Le gouvernement congolais s’apprête à réformer en profondeur sa politique salariale dans la fonction publique.
Déterminé à promouvoir la méritocratie et à rompre avec des pratiques déviantes, le vice-premier ministre de la Fonction publique, de la Modernisation de l’administration et de l’Innovation du service public, Jean-Pierre Lihau a annoncé que dès 2027, la rémunération ne sera plus liée au numéro matricule administratif, mais au travail effectivement presté.
Selon Jean-Pierre Lihau, cette mesure entend remplacer un système historiquement centré sur des éléments administratifs par une logique davantage fondée sur la contribution réelle des agents.
Il a indiqué que le principe retenu à l’horizon 2027 s’articulera ainsi : « un poste, un salaire et non plus » d’après le numéro matricule ».
Le gestionnaire des ressources humaines de la RDC a justifié cette réforme par des dysfonctionnements dans le système actuel. Il a mis en lumière l’existence des cas de fonctionnaires inscrits dans les fichiers administratifs, notamment dans le FRAP, le registre des agents, mais qui ne prestent pas.

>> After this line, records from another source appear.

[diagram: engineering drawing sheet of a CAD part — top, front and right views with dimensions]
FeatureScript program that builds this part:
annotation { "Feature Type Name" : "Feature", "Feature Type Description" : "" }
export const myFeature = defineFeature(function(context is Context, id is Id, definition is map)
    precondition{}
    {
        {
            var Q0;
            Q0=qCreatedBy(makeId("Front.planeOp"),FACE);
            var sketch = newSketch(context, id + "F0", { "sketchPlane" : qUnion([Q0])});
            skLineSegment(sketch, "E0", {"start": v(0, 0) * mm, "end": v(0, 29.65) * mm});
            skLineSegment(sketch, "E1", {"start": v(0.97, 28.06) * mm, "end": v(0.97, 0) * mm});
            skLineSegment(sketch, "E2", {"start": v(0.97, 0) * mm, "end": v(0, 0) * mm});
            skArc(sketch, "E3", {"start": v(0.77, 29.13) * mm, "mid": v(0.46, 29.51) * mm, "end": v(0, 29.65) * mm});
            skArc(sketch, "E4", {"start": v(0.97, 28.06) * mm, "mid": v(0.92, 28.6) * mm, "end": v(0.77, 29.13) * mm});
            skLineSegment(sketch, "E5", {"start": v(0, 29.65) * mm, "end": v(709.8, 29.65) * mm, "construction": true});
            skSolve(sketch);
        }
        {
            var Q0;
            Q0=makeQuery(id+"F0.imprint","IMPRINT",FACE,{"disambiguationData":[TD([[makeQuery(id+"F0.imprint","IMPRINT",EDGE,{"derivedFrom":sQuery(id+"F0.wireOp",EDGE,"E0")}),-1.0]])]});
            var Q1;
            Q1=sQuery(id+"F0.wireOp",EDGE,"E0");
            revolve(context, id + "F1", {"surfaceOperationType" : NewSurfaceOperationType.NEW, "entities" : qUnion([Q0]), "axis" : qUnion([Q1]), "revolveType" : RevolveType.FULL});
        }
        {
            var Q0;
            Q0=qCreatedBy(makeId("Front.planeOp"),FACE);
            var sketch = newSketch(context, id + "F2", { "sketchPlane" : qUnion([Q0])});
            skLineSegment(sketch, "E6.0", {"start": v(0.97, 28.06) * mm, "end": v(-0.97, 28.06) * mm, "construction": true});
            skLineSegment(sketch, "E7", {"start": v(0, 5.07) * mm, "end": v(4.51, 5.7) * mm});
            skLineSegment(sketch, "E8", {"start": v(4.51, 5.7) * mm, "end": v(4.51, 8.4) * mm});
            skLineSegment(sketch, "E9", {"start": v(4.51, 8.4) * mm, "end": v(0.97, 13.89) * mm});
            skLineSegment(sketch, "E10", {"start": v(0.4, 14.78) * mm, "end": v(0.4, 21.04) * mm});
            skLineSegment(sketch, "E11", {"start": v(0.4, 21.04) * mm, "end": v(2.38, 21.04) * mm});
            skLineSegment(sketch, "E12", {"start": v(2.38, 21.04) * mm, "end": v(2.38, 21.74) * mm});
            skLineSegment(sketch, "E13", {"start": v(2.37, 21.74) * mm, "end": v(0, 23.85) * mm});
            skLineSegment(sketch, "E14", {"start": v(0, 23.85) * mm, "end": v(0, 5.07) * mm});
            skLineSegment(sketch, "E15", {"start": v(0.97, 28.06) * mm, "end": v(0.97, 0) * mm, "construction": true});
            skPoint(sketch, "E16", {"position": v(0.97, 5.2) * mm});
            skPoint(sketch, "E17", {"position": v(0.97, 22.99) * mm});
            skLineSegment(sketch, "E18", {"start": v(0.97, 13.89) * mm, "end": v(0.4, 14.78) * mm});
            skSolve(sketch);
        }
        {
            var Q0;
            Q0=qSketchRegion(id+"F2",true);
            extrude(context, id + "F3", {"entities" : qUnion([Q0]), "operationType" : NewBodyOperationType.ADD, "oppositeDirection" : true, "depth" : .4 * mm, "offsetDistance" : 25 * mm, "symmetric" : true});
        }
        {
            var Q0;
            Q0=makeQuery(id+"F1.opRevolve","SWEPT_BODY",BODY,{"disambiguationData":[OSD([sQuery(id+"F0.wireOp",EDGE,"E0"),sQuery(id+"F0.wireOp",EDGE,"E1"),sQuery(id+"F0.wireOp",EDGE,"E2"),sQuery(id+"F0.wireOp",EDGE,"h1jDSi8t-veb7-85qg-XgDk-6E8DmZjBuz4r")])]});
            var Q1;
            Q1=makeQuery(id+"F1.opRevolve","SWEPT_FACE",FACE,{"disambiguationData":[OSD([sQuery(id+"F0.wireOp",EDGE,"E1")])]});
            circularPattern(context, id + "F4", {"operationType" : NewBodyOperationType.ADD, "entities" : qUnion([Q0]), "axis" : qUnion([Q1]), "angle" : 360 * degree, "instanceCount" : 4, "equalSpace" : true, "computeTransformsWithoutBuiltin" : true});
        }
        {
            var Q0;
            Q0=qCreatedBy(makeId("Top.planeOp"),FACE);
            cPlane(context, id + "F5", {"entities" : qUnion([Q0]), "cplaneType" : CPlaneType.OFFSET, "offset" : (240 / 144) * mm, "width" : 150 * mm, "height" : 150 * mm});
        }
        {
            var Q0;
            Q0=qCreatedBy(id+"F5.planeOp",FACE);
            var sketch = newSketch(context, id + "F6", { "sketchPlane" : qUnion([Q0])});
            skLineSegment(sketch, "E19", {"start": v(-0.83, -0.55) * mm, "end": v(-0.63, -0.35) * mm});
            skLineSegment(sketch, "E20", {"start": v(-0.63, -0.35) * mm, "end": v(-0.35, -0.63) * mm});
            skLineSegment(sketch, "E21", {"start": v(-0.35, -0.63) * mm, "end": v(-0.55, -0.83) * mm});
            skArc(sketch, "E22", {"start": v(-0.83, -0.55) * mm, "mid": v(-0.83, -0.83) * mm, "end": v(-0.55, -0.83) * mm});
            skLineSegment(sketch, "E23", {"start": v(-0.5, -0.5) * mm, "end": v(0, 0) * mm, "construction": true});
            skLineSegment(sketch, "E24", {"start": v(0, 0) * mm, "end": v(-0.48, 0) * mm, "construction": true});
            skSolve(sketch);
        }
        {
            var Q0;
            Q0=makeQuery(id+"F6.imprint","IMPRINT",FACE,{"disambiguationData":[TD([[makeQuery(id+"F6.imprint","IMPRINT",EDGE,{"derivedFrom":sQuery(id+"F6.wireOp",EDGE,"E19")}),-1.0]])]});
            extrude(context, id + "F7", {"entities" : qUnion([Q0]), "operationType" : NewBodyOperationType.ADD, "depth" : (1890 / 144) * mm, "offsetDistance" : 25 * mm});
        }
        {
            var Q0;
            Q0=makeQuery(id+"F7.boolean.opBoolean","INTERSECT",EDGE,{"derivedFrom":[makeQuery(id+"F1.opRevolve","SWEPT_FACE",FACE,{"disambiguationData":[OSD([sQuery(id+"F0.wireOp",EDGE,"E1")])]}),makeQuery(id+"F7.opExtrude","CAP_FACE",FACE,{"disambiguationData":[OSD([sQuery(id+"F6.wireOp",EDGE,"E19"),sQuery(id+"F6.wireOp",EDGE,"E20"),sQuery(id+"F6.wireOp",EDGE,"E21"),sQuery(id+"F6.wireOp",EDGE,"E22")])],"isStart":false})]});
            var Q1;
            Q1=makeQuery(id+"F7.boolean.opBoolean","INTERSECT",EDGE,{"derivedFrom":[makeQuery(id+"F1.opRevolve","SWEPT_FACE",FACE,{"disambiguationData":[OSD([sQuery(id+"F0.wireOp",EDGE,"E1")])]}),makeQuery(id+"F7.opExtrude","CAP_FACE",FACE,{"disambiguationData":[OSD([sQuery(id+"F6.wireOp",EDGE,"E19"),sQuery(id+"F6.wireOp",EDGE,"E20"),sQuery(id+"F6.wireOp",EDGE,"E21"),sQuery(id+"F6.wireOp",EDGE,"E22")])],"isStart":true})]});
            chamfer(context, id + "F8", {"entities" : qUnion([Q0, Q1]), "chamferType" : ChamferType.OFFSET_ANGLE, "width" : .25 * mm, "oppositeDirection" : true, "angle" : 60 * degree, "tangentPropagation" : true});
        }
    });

« Nous faisons en sorte que dans la nouvelle politique salariale, seuls ceux qui prestent réellement soient mécanisés. En somme, nous n’allons plus, à partir de 2027, rémunérer le numéro matricule. Nous allons rémunérer le travail accompli », a affirmé Jean-Pierre Lihau qui révèle que certains agents à l’étranger ou encore des travailleurs ayant rejoint le secteur privé continuent à percevoir des salaires.
« C’est terminé », a-t-il a ajouté précisant que la nouvelle politique salariale visera à faire cesser cette situation.
Qui plus est, la réforme entend rendre justice aux agents qui, eux, accomplissent effectivement leurs missions mais ne sont pas rémunérés à la hauteur de leur engagement.
« Il y en a d’autres qui prestent, mais qui ne sont pas rémunérés. Ce qu’il faut faire, c’est rendre justice à ces gens-là qui ne touchent pas leur salaire alors qu’ils travaillent », a-t-il dit.
Au cours du même briefing de presse, le Vice-premier ministre a également évoqué l’évolution des effectifs mécanisés par le gouvernement.
« Lorsque j’arrive aux responsabilités, j’ai trouvé 182.000 fonctionnaires dans le fichier depuis 1960. En effet, seuls 182.000 fonctionnaires étaient mécanisés. J’ai ajouté sur ces 182.000, 197.000 en quelques années et nous sommes en train de continuer sur cette dynamique pour que nous puissions prendre en compte tout le monde », a déclaré le VPM de la Fonction publique.
Toutefois, il a laissé entendre que le mécanisme de mécanisation est désormais conditionné par la prestation réelle. Autrement dit, la réforme cherche à aligner les paiements sur l’activité effective des agents, et non sur la seule existence administrative.
La nouvelle politique salariale qui doit entrer en vigueur à partir de 2027, se veut un levier d’assainissement de la fonction publique pour corriger les pratiques frauduleuses ou dysfonctionnelles et renforcer la discipline au sein de l’administration.